There are many reports identifying peptide epitopes for individual tumor antigens. In the typical application, peptides are first identified based on sequence, and then tested in in vitro culture for the ability to generate peptide-specific and tumor-specific CTL, similar to what we have shown. However, with this approach there is little prioritization, and for a large tumor antigen there could be many potential MHC-restricted epitopes. Ultimately, if the goal of such an approach is to identify epitopes that could elicit an immune response in patients, then there should ideally be some evidence that such T cells specific for these epitopes exist in vivo. That was our rationale for first prioritizing peptides based on whether there were peptide-specific responses detectable in the peripheral blood of patients with prostate cancer. Using ELISPOT, we were able to prioritize three of the eleven peptides identified. While ELISPOT has been used as a robust means of identifying peptide-specific effector cells, our results suggest that it can also identify non-specific immunogenic peptides, as in the case of p135–143. However, the ability to prioritize peptides and culture peptide-specific CTL lines from multiple HLA-A2-expressing patients with prostate cancer permitted the identification of PAP-specific epitopes against which CTL could be expanded from the peripheral blood of patients with prostate cancer. The use of ELISPOT, using peripheral blood mononuclear cells from MHC-restricted individuals, could serve as a general method to prioritize peptides for epitope identification for other tumor antigens.

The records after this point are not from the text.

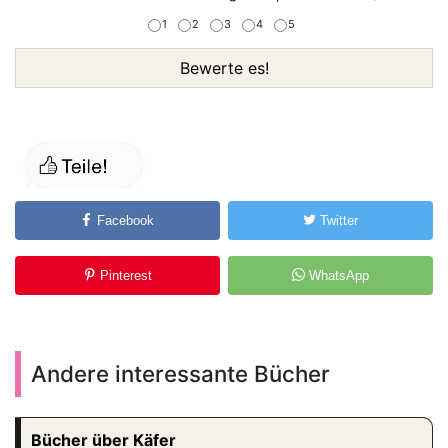
1
2
3
4
5
Bewerte es!
Facebook
Twitter
Pinterest
WhatsApp
Andere interessante Bücher
Bücher über Käfer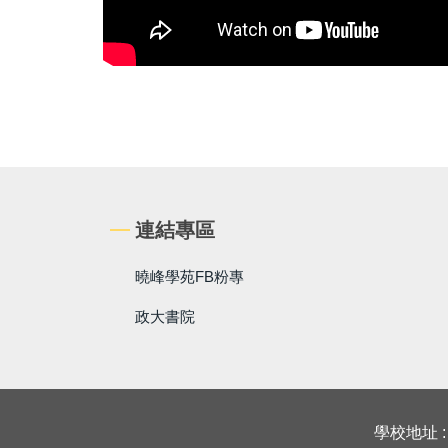
連結專區
曉峰學苑FB粉專
政大書院
學校地址 :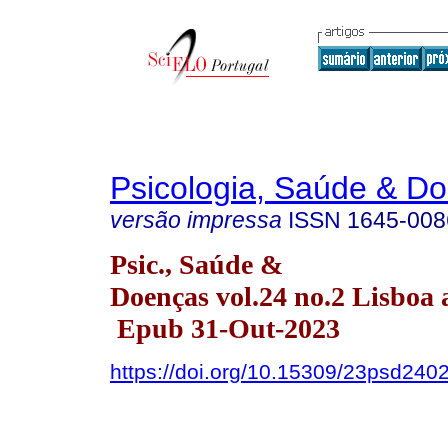
Psicologia, Saúde & D
versão impressa
ISSN
1645-008
Psic., Saúde &
Doenças vol.24 no.2 Lisboa 
Epub 31-Out-2023
https://doi.org/10.15309/23psd240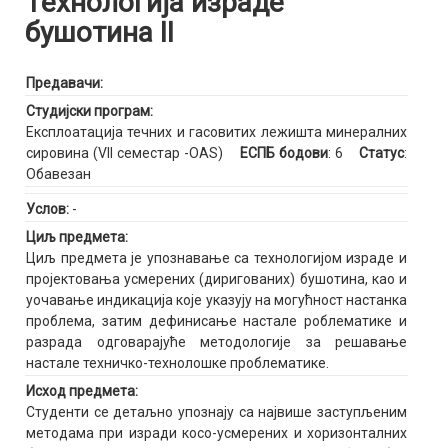
Технологија израде
бушотина II
Предавачи:
Студијски програм:
Експлоатација течних и гасовитих лежишта минералних
сировина (VII семестар -OAS)
ЕСПБ бодови
: 6
Статус
:
Обавезан
Услов:
-
Циљ предмета:
Циљ предмета је упознавање са технологијом израде и
пројектовања усмерених (диригованих) бушотина, као и
уочавање индикација које указују на могућност настанка
проблема, затим дефинисање настале роблематике и
разрада одговарајуће методологије за решавање
настале техничко-технолошке проблематике.
Исход предмета:
Студенти се детаљно упознају са највише заступљеним
методама при изради косо-усмерених и хоризонталних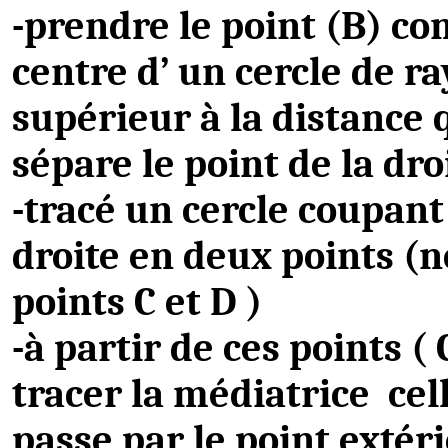
-prendre le point (B) c
centre
d’ un
cercle de r
supérieur à la distance 
sépare le point de la dro
-tracé un cercle coupant
droite en deux points (n
points C et
D )
-à partir de ces points
( 
tracer la médiatrice
cel
passe par le point extéri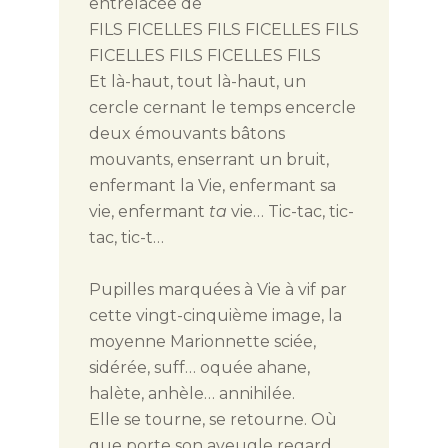
entrelacée de
FILS FICELLES FILS FICELLES FILS
FICELLES FILS FICELLES FILS
Et là-haut, tout là-haut, un
cercle cernant le temps encercle
deux émouvants bâtons
mouvants, enserrant un bruit,
enfermant la Vie, enfermant sa
vie, enfermant
ta
vie… Tic-tac, tic-
tac, tic-t…
Pupilles marquées à Vie à vif par
cette vingt-cinquième image, la
moyenne Marionnette sciée,
sidérée, suff… oquée ahane,
halète, anhèle… annihilée.
Elle se tourne, se retourne. Où
que porte son aveugle regard,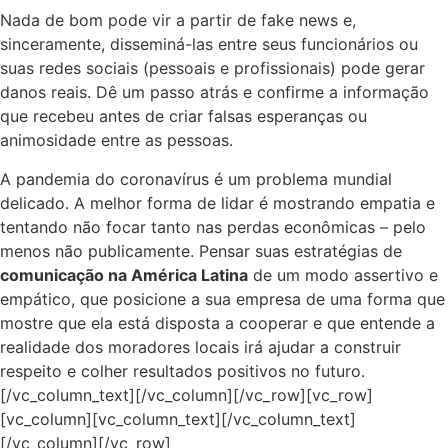
Nada de bom pode vir a partir de fake news e,
sinceramente, disseminá-las entre seus funcionários ou
suas redes sociais (pessoais e profissionais) pode gerar
danos reais. Dê um passo atrás e confirme a informação
que recebeu antes de criar falsas esperanças ou
animosidade entre as pessoas.
A pandemia do coronavírus é um problema mundial
delicado. A melhor forma de lidar é mostrando empatia e
tentando não focar tanto nas perdas econômicas – pelo
menos não publicamente. Pensar suas estratégias de
comunicação na América Latina
de um modo assertivo e
empático, que posicione a sua empresa de uma forma que
mostre que ela está disposta a cooperar e que entende a
realidade dos moradores locais irá ajudar a construir
respeito e colher resultados positivos no futuro.
[/vc_column_text][/vc_column][/vc_row][vc_row]
[vc_column][vc_column_text][/vc_column_text]
[/vc_column][/vc_row]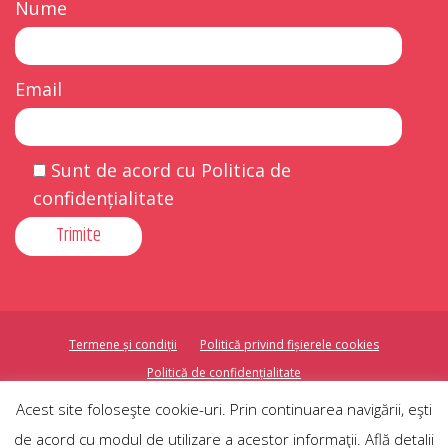
Nume
Email
Sunt de acord cu Politica de
confidențialitate
Termene și condiții
Politică privind fișierele cookies
Politică de confidențialitate
Acest site foloseşte cookie-uri. Prin continuarea navigării, eşti
Copyright ©2026 . Toate drepturile rezervate.
de acord cu modul de utilizare a acestor informaţii. Află detalii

The finding that individual mice from an inbred transgenic strain had responses to different epitopes suggests to us that there is likely not a single dominant PAP-specific HLA-A2 epitope, and underscores the importance of evaluating responses to multiple epitopes following PAP-specific immunization. The evaluation of PAP-specific CD8+ responses may be particularly relevant given the recent demonstrations that patients with advanced prostate cancer receiving the sipuleucel-T vaccine (Dendreon Corporation, Seattle, WA) have an improved survival compared to placebo-treated patients, and FDA approval is being sought for this vaccine [15
]. Because the sipuleucel-T vaccine targets PAP, and presumably works in part by augmenting PAP-specific CD8+ effector cells, it may be important to develop CD8+ monitoring techniques to identify immunological responders that might have benefited from this treatment and/or to identify optimal schedules of immunization, including whether subsequent immunizations should be considered in individuals with waning immunity. We chose this particular immunization strategy in HHD-II mice with a DNA vaccine to parallel human studies using this same DNA vaccine encoding PAP [13
]. We plan to use these epitopes as a means of evaluating PAP-specific CD8+ T cells following DNA immunization of patients, as well as use this murine model to define more robust immunization schedules, including heterologous immunization strategies, targeting PAP.